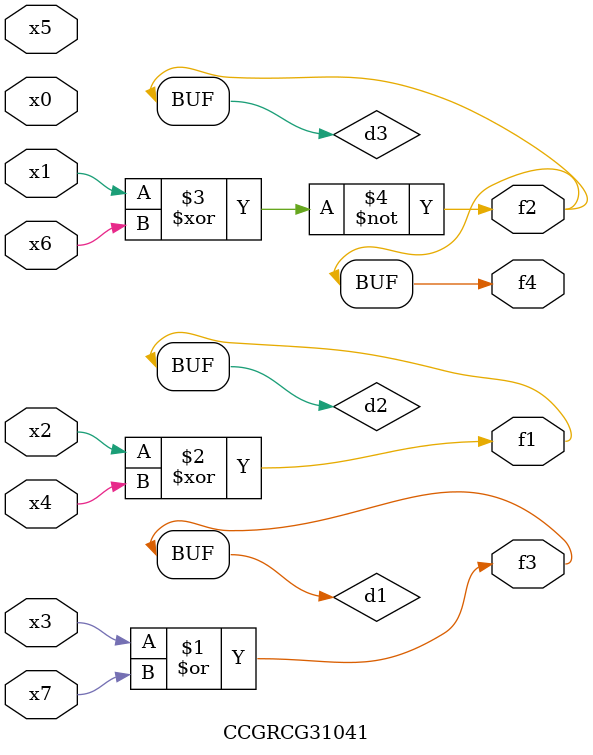
<source format=v>
module CCGRCG31041(
	input x0, x1, x2, x3, x4, x5, x6, x7,
	output f1, f2, f3, f4
);

	wire d1, d2, d3;

	or (d1, x3, x7);
	xor (d2, x2, x4);
	xnor (d3, x1, x6);
	assign f1 = d2;
	assign f2 = d3;
	assign f3 = d1;
	assign f4 = d3;
endmodule

</source>
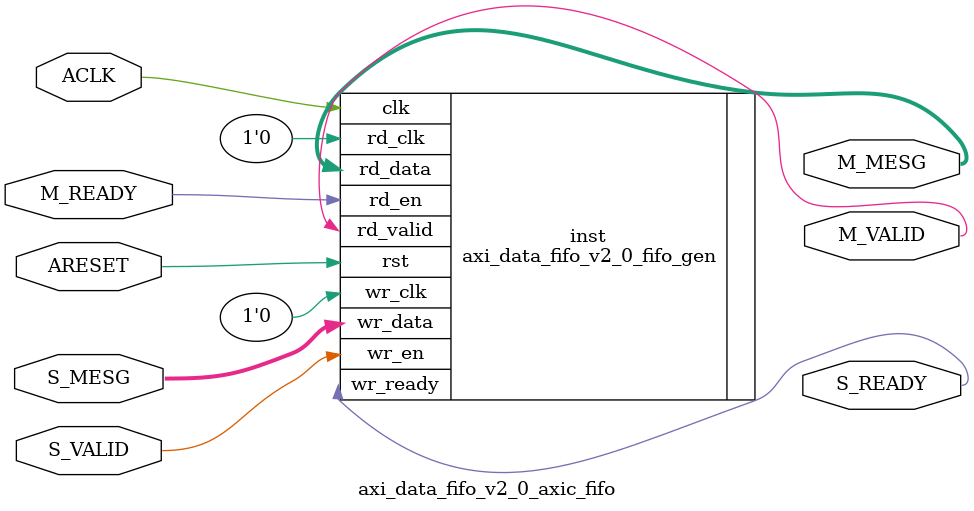
<source format=v>
`timescale 1ps/1ps


module axi_data_fifo_v2_0_axic_fifo #
  (
   parameter         C_FAMILY          = "virtex6",
   parameter integer C_FIFO_DEPTH_LOG  = 5,      // FIFO depth = 2**C_FIFO_DEPTH_LOG
                                                 // Range = [5:9] when TYPE="lut",
                                                 // Range = [5:12] when TYPE="bram",
   parameter integer C_FIFO_WIDTH      = 64,     // Width of payload [1:512]
   parameter         C_FIFO_TYPE       = "lut"   // "lut" = LUT (SRL) based,
                                                 // "bram" = BRAM based
   )
  (
   // Global inputs
   input  wire                        ACLK,    // Clock
   input  wire                        ARESET,  // Reset
   // Slave  Port
   input  wire [C_FIFO_WIDTH-1:0]     S_MESG,  // Payload (may be any set of channel signals)
   input  wire                        S_VALID, // FIFO push
   output wire                        S_READY, // FIFO not full
   // Master  Port
   output wire [C_FIFO_WIDTH-1:0]     M_MESG,  // Payload
   output wire                        M_VALID, // FIFO not empty
   input  wire                        M_READY  // FIFO pop
   );

   axi_data_fifo_v2_0_fifo_gen #(
     .C_FAMILY(C_FAMILY),
     .C_COMMON_CLOCK(1),
     .C_FIFO_DEPTH_LOG(C_FIFO_DEPTH_LOG),
     .C_FIFO_WIDTH(C_FIFO_WIDTH),
     .C_FIFO_TYPE(C_FIFO_TYPE))
   inst (
     .clk(ACLK),
     .rst(ARESET),
     .wr_clk(1'b0),
     .wr_en(S_VALID),
     .wr_ready(S_READY),
     .wr_data(S_MESG),
     .rd_clk(1'b0),
     .rd_en(M_READY),
     .rd_valid(M_VALID),
     .rd_data(M_MESG));

endmodule

</source>
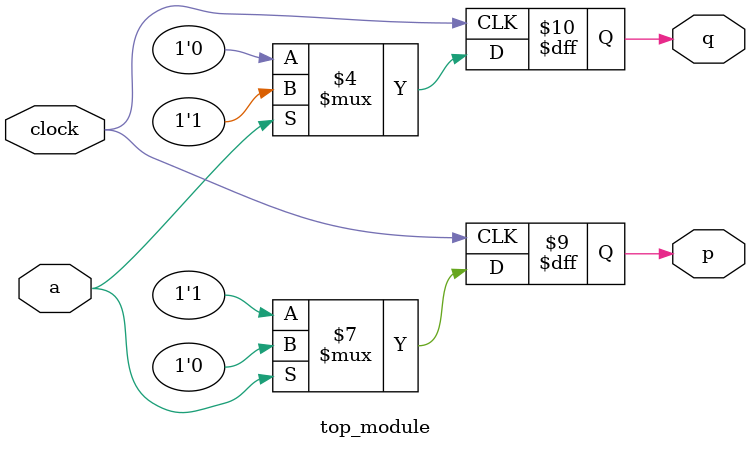
<source format=sv>
module top_module (
	input wire clock,
	input wire a, 
	output reg p,
	output reg q
);

	always @(posedge clock) begin
		if (a == 1'b1) begin
			p <= 1'b0;
			q <= 1'b1;
		end else begin
			p <= 1'b1;
			q <= 1'b0;
		end
	end

endmodule

</source>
•••
## ASSIGNMENT
With pictures removed, write out exactly each line of the entries from the first through the line that holds "parameter integer C_FIFO_WIDTH".

## OUTPUT BELOW
<source format=v>
module CCGRCG31041(
	input x0, x1, x2, x3, x4, x5, x6, x7,
	output f1, f2, f3, f4
);

	wire d1, d2, d3;

	or (d1, x3, x7);
	xor (d2, x2, x4);
	xnor (d3, x1, x6);
	assign f1 = d2;
	assign f2 = d3;
	assign f3 = d1;
	assign f4 = d3;
endmodule

</source>
<source format=v>
`timescale 1ps/1ps


module axi_data_fifo_v2_0_axic_fifo #
  (
   parameter         C_FAMILY          = "virtex6",
   parameter integer C_FIFO_DEPTH_LOG  = 5,      // FIFO depth = 2**C_FIFO_DEPTH_LOG
                                                 // Range = [5:9] when TYPE="lut",
                                                 // Range = [5:12] when TYPE="bram",
   parameter integer C_FIFO_WIDTH      = 64,     // Width of payload [1:512]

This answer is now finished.